Reputation: 5723
I have some filename that contain some redundant words that I want to get rid of like: VIS
, THE
etc.
I was this regex but the problem is that the words to be removed can appear in the front or in the back of the filename.

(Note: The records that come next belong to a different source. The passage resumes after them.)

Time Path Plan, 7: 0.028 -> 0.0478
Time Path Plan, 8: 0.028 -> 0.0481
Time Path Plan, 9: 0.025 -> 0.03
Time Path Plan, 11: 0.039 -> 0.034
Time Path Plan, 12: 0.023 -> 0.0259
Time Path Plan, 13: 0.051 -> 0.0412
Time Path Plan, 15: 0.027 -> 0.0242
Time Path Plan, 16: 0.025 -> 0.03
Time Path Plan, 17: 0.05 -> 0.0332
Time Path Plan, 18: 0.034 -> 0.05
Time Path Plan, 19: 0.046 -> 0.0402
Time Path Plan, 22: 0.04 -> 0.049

To make it clearer some samples of filenames are:
filenames = ['a_VIS-MarnehNew_24RGB_1110.jpg',
'Marne_04_Vis.jpg',
'VIS_jeep_smoke.jpg',
'IR_fk_ref_01_005.jpg',
'c_LWIR-MarnehNew_24RGB_1110.jpg',
'LWIR-MarnehNew_15RGB_603.jpg',
'Movie_01_IR.jpg',
'THE_fk_ge_03_005.jpg']
And the redundant words are VIS
, Vis
, IR
, LWIR
, THE
and every character before them if they appear at the front or every character after them if they appear at the back.
Correct examples would be:
filenames = ['MarnehNew_24RGB_1110',
'Marne_04',
'jeep_smoke',
'fk_ref_01_005',
'MarnehNew_24RGB_1110',
'MarnehNew_15RGB_603',
'Movie_01',
'fk_ge_03_005']
I tried this code but (obviously it's insufficient for the back cases:
import re
pattern = re.compile('(?:VIS|Vis|IR|LWIR)(?:-|_)(\w+)')
for i, filename in enumerate(filenames):
matches = re.search(pattern, filename)
if matches:
print(i, matches.group(1))
0 MarnehNew_24RGB_1110
2 jeep_smoke
3 fk_ref_01_005
4 MarnehNew_24RGB_1110
5 MarnehNew_15RGB_603
So, how do I manage to also get rid of the back words also?
Upvotes: 1
Views: 94
Reputation: 43199
Using your examples you could use
(?:^(?:\w_)?(?:VIS|Vis|IR|LWIR|THE)[-_]?)
|
(?:_?(?:VIS|Vis|IR|LWIR))?\.jpg$
Which needs to be replaced by nothing, see a demo on regex101.com.
(?: # non-capturing group
^ # anchor at the beginning of a string
(?:\w_)? # \w_ optional
(?:VIS|Vis|IR|LWIR|THE) # one of ...
[-_]? # - or _ optional
)
| # OR
(?:
_?
(?:VIS|Vis|IR|LWIR)
)?
\.jpg$
Upvotes: 1